William Appleman Williams was one of the early revisionist historians of Cold War historiography. In his work, The Tragedy of American Diplomacy, Williams argues that it was the US who was the instigator of the Cold War. He argues correctly that the US was driven to keep Europe open not for humanitarian reasons; rather, the US needed European markets for its goods. This meant keeping the Soviet Union in a smaller role. Williams argues that the Soviet Union was severely weakened by World War II and that it needed to maintain Eastern European satellites as buffer states in order to protect it from the West. Williams also argued that the Soviet Union felt threatened by the formation of NATO in 1949 and that this led to the Soviet Union forming the Warsaw Pact. To Williams, the United States was the instigator of the Cold War, a war generated for economic reasons and as a justification to continue to grow the US's military-industrial complex.
Williams's work was written at a time when most contemporary historians viewed the Cold War as a war of good versus evil, with the US playing the role of the good guys. Williams looks at US containment strategies as ways to maintain markets rather than crusades for freedom. Williams would note that the US backed rightist dictators in Latin America in a similar fashion to Stalin's backing of leftists in Eastern Europe.
The U.S. and Soviet Union backed their own pet groups throughout the developing world during the twentieth century. Both sides spent trillions of dollars on aid and weapons for groups in Vietnam, Korea, Latin America, and Afghanistan in addition to vast sums in their respective nuclear arsenals—enough weapons to destroy the world many times over.
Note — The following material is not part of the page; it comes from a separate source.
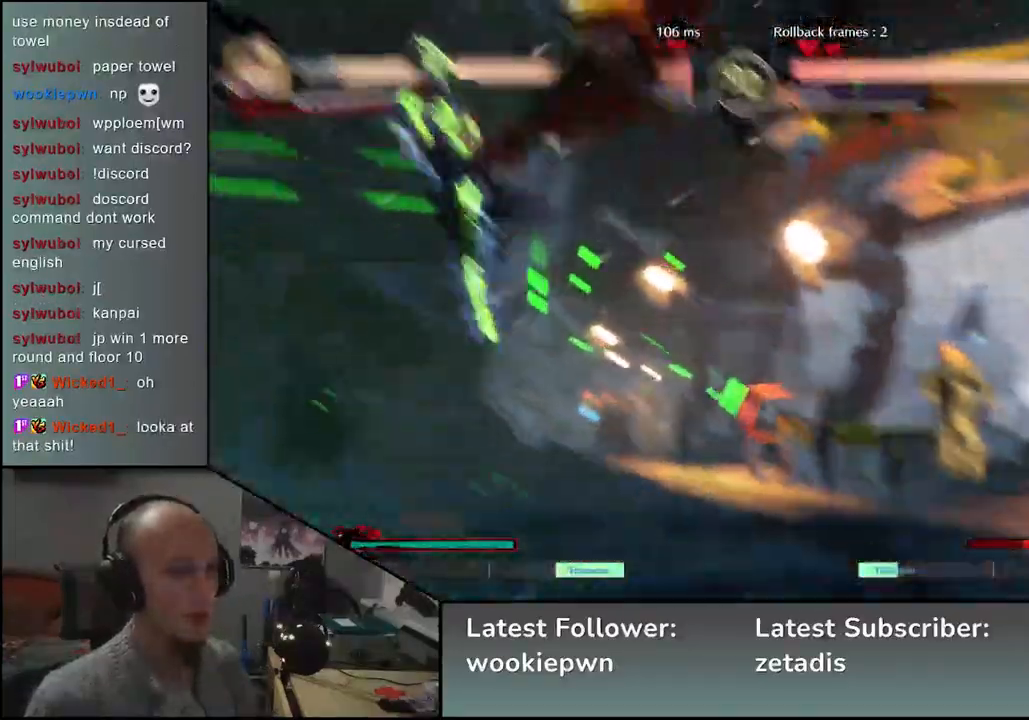
{"buttons": [], "left_stick": "right", "events": [[233, "left_stick", "right"]]}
Williams and other revisionists would state that this military spending was part of the US's goal to continue to grow its economy in the name of fighting the Soviet boogeyman. The Cold War finally ended under the Reagan administration when Soviet spending could not keep up with US military spending. This led to the collapse of the Soviet Union; however, relations between the US and Russia are still tense.


William Appleman Williams (1921–1990) was a revisionist historian who boldly challenged traditional explanations for the Cold War. Prior to his emergence as a persuasive revisionist, fellow historians and the general public accepted the view that America had to act to restrain Soviet aggressiveness and expansionism after World War II. Williams argued that American economic interests were primarily responsible for the Cold War, though. His most important book was The Tragedy of American Diplomacy (1959).
It was the West, not the Soviet Union, that established the first alliance system in postwar Europe. America was the driving force behind the creation of the anti-Soviet North Atlantic Treaty Organization in 1949. The Warsaw Pact was, in Williams' view, a response to NATO. Indeed, the Warsaw Pact was not founded until 1955.
Williams maintained that Joseph Stalin, the leader of the Soviet Union, had a right to a buffer zone in Eastern Europe. Germany invaded Russia twice—during both of the World Wars—and the results were devastating for Russia. The USSR was, in any case, too weakened from WWII to threaten Western Europe. The U.S., on the other hand, was not damaged during WWII, and it had a formidable nuclear arsenal.
Williams' revisionism became especially popular as the folly of America's war in Vietnam became apparent. If Containment had been the correct postwar strategy, how did it fail so badly in Vietnam?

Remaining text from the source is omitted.